Les départements de Paris, des Hauts‑de‑Seine, de la Seine‑Saint‑Denis et du Val‑de‑Marne, ainsi que le syndicat mixte qu’ils ont créé et au sein duquel siègent des délégués des départements de l’Essonne, de Seine‑et‑Marne, du Val‑d’Oise et des Yvelines organisent, au moins deux fois par an, une conférence d’information de l’assainissement de la zone agglomérée parisienne.

Cette conférence vise notamment à présenter les orientations budgétaires annuelles du syndicat, dont l’évolution de la redevance, les rapports annuels sur le coût et la qualité du service ainsi qu’à faire le bilan d’activité global des usines d’épuration et du réseau.

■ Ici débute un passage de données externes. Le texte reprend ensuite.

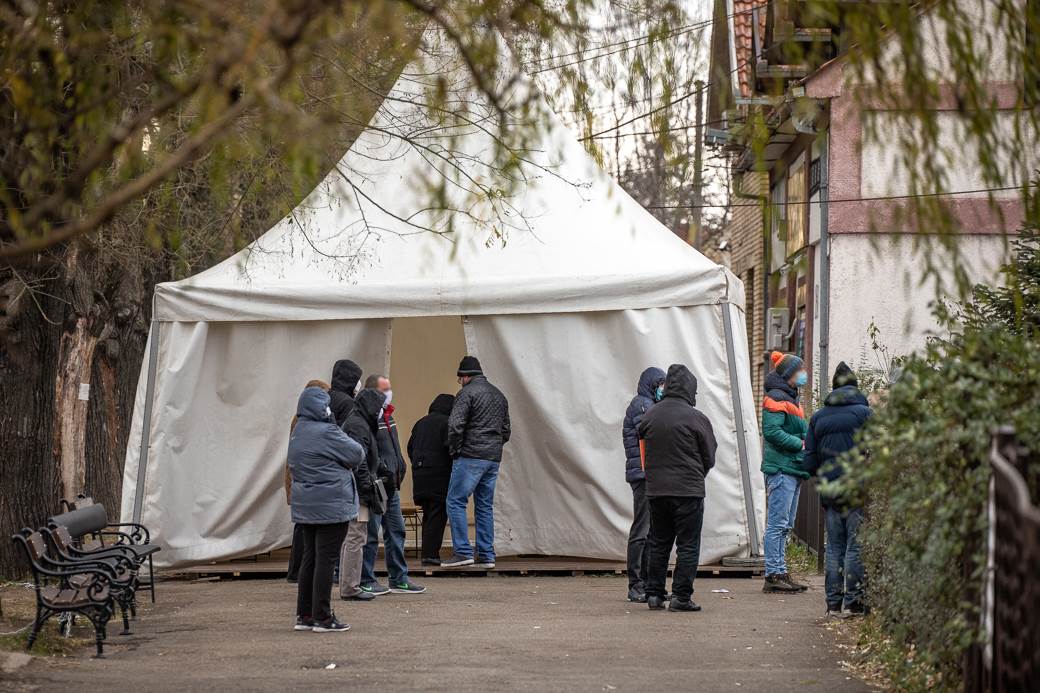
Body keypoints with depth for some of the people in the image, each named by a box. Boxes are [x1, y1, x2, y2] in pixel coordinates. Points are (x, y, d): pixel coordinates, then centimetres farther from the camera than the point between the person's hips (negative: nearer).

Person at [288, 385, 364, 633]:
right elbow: (357, 455, -13)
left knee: (310, 557, 13)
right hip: (331, 506, -9)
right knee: (326, 559, -5)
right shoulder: (325, 433, -17)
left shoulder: (297, 433, 12)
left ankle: (304, 614, 17)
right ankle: (322, 617, -3)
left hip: (306, 506, 9)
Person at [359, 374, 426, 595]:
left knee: (396, 531, 13)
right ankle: (366, 581, 4)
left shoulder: (386, 415, 16)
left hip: (391, 486, 10)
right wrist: (384, 470, -21)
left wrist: (399, 468, 17)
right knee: (371, 533, -3)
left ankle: (399, 579, 20)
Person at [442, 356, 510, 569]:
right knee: (485, 506, 11)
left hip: (471, 456, -8)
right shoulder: (499, 395, 19)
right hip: (494, 458, 8)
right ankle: (486, 556, 8)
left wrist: (454, 450, -4)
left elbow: (455, 425, -15)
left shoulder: (467, 392, -6)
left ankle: (463, 552, -12)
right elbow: (506, 431, 22)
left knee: (456, 502, -4)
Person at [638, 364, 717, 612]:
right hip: (688, 490, -5)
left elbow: (644, 448, 11)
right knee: (688, 545, 1)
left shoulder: (649, 415, 4)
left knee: (658, 543, 15)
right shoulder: (695, 418, -10)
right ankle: (681, 596, -3)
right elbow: (710, 456, -1)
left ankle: (654, 594, 14)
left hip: (655, 489, 5)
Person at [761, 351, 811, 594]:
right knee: (778, 524, -10)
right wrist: (800, 444, -15)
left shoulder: (790, 398, 21)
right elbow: (771, 431, -20)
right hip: (781, 468, -11)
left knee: (785, 526, 12)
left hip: (793, 468, 11)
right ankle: (773, 575, -10)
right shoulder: (776, 398, -11)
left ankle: (780, 573, 16)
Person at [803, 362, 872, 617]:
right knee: (856, 548, 0)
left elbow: (809, 463, 8)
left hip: (829, 493, 4)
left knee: (834, 548, 10)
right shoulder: (864, 413, -4)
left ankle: (834, 603, 8)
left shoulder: (818, 418, 9)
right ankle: (853, 602, -2)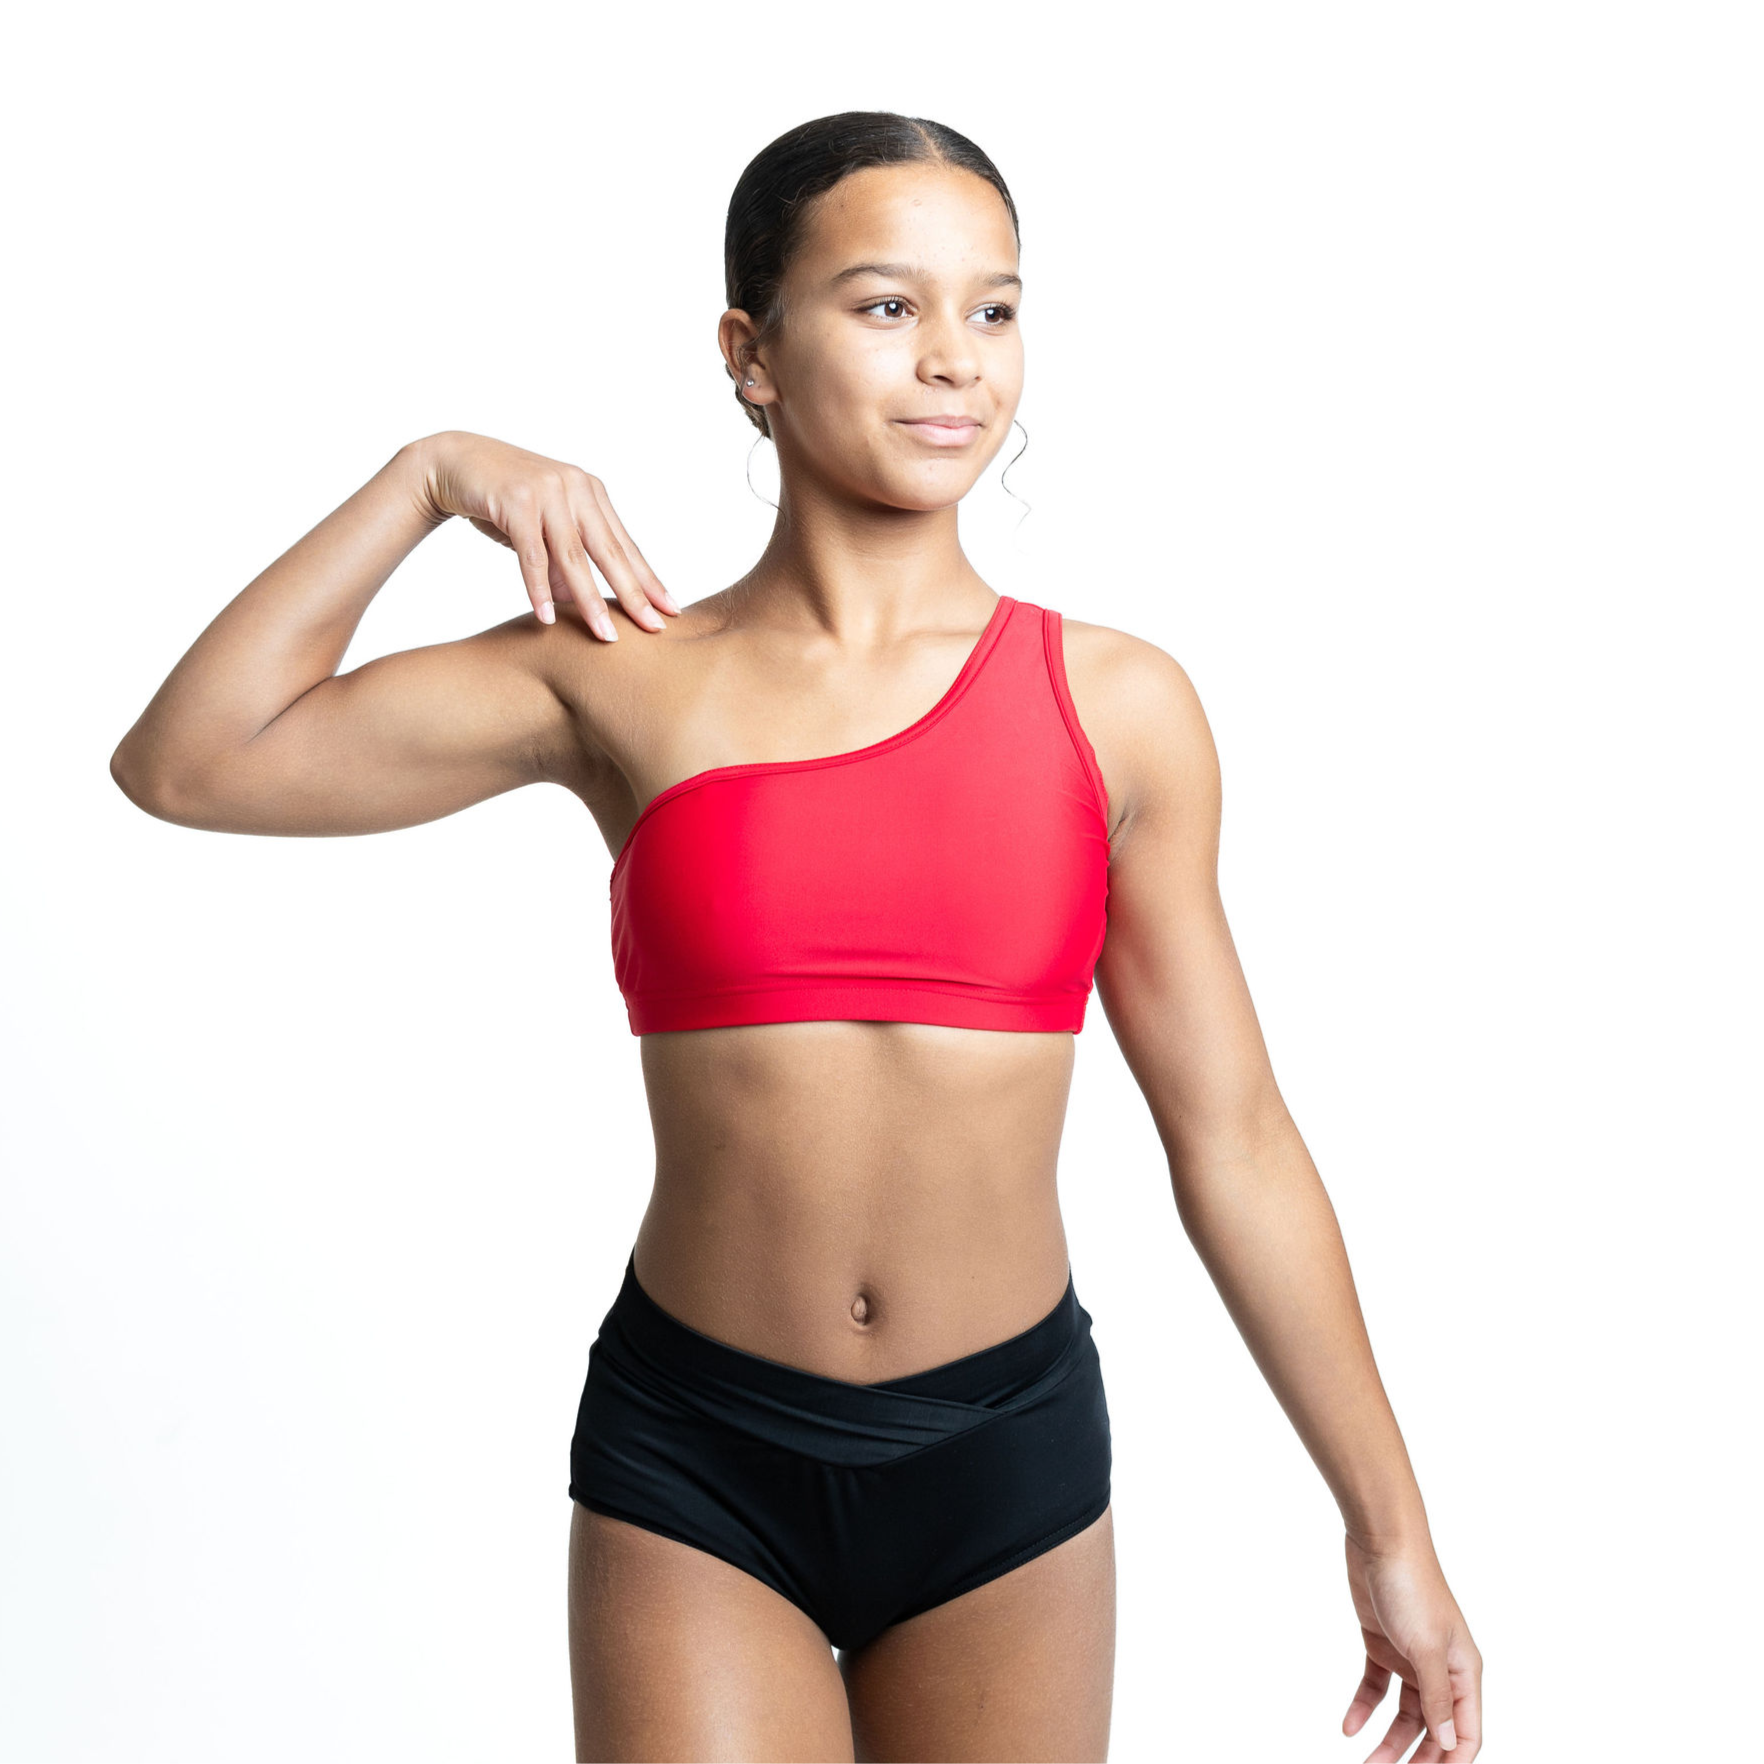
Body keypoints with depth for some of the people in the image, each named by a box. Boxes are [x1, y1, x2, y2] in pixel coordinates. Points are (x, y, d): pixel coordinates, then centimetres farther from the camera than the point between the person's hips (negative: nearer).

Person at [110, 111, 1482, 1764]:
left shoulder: (1116, 707, -2)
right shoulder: (622, 680, -3)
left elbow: (1231, 1138, 1)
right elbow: (186, 762, -5)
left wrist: (1389, 1526, 3)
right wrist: (426, 478, -8)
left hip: (1009, 1457, 1)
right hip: (692, 1460, -1)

Les maires des communes sur lesquelles une usine d’épuration du syndicat mixte mentionné à l’article L. 3451‑1 du code général des collectivités territoriales est implantée, les maires des communes situées à moins de 15 kilomètres d’une usine d’épuration de ce syndicat ainsi que les parlementaires des huit départements franciliens sont conviés à cette conférence. 

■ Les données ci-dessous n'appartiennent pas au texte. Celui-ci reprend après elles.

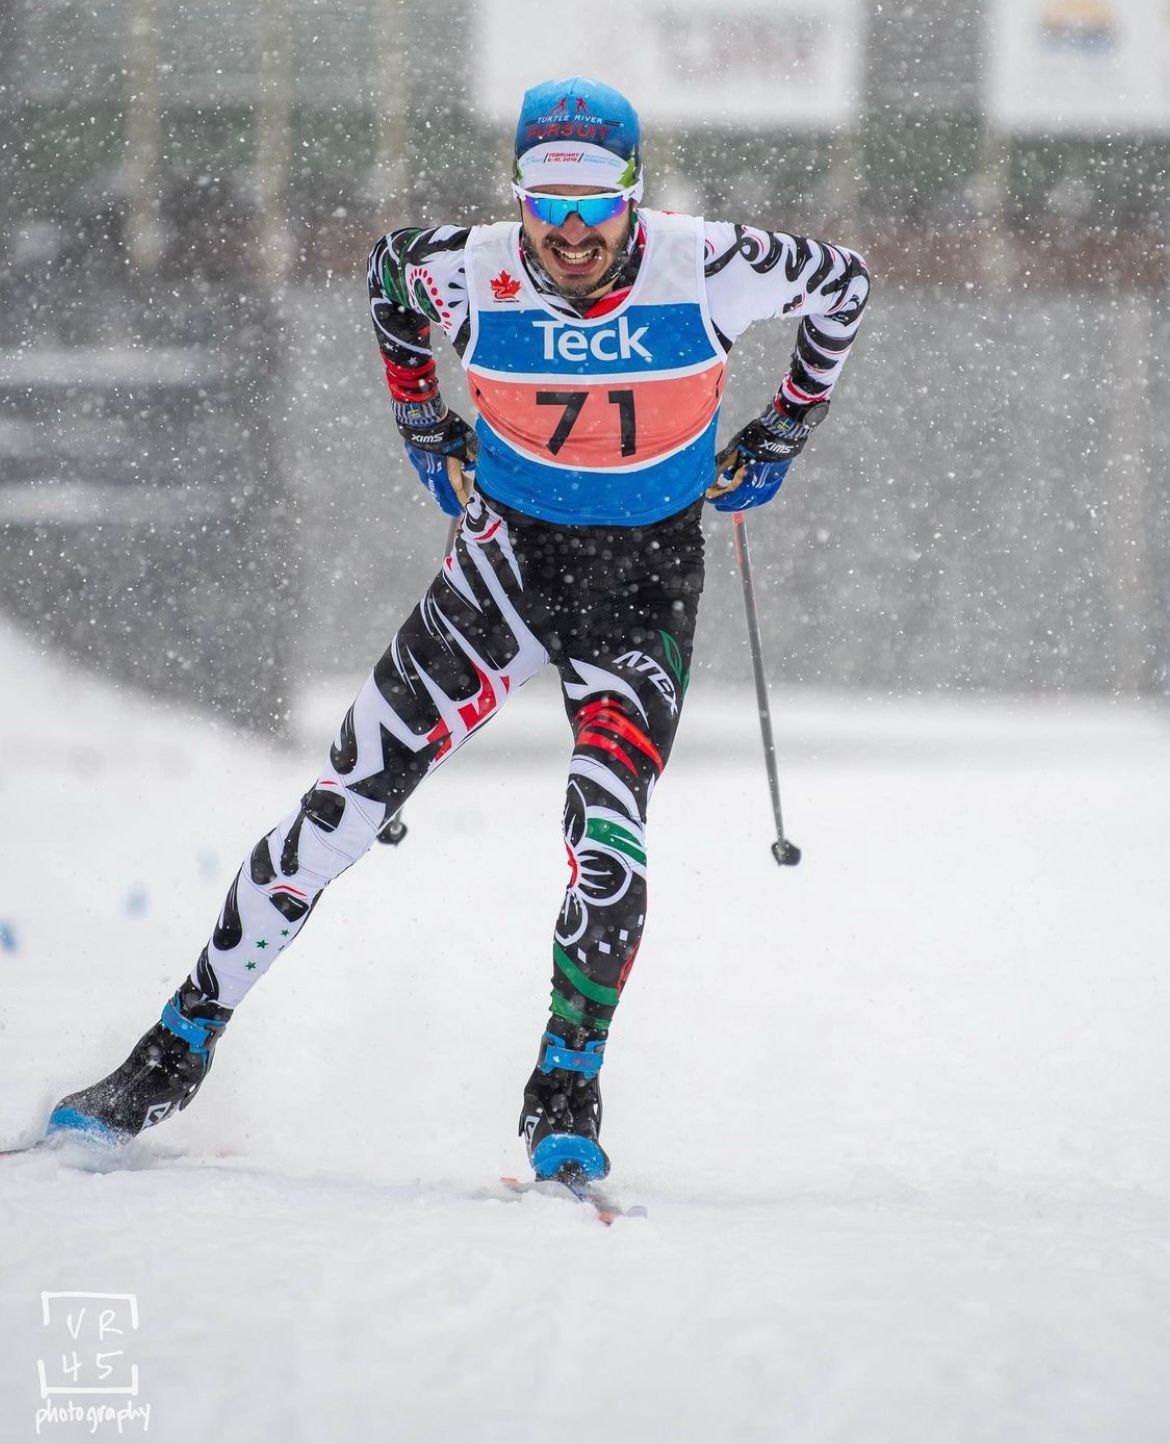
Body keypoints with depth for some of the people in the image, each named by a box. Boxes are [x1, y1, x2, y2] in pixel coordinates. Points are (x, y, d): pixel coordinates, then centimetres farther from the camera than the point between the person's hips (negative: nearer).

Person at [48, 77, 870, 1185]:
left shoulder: (703, 270, -21)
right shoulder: (473, 275, -18)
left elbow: (839, 282, 0)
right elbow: (386, 270, 8)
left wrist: (779, 436, 5)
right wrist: (424, 429, 11)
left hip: (644, 574, -1)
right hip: (509, 547, 1)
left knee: (606, 835, -21)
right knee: (347, 800, -3)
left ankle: (565, 1099, -6)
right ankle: (175, 1054, 7)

La composition totale de cette conférence est fixée par le conseil d’administration du syndicat mixte mentionné au même article L. 3451‑1. 

Article 4

Dans un délai de douze mois suivant la promulgation de la présente loi, le Gouvernement remet un rapport au Parlement sur le bilan de la transformation du Syndicat interdépartemental pour l’assainissement de l’agglomération parisienne d’établissement public de coopération interdépartementale à syndicat mixte.

Ce rapport évalue notamment la représentativité des départements de l’Essonne, de Seine‑et‑Marne, du Val‑d’Oise et des Yvelines au sein du syndicat mixte créé par les départements de Paris, des Hauts‑de‑Seine, de la Seine‑Saint‑Denis et du Val‑de‑Marne.